- [Work order]:
Please convert everything from the start of the items down to and including the line containing "aplicativo mais usado" into a JSON list of strings, one string per line, with blank lines omitted.

Dataset entries:
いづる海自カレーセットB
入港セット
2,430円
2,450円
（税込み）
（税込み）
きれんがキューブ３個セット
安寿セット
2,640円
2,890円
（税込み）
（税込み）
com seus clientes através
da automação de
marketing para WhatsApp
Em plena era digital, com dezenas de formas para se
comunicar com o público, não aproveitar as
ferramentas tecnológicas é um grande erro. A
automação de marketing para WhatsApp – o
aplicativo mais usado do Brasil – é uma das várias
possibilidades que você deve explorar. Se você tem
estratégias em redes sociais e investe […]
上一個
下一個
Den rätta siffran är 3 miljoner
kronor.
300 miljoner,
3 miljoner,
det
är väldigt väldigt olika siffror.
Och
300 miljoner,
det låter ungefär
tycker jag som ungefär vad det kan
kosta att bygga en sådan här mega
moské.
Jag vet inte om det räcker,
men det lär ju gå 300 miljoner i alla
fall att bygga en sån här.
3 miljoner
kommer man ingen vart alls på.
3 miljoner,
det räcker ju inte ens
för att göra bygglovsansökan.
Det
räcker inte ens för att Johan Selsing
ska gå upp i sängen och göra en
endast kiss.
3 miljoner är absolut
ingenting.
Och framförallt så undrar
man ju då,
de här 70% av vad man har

- [Task output]:
[
  "いづる海自カレーセットB",
  "入港セット",
  "2,430円",
  "2,450円",
  "（税込み）",
  "（税込み）",
  "きれんがキューブ３個セット",
  "安寿セット",
  "2,640円",
  "2,890円",
  "（税込み）",
  "（税込み）",
  "com seus clientes através",
  "da automação de",
  "marketing para WhatsApp",
  "Em plena era digital, com dezenas de formas para se",
  "comunicar com o público, não aproveitar as",
  "ferramentas tecnológicas é um grande erro. A",
  "automação de marketing para WhatsApp – o",
  "aplicativo mais usado do Brasil – é uma das várias"
]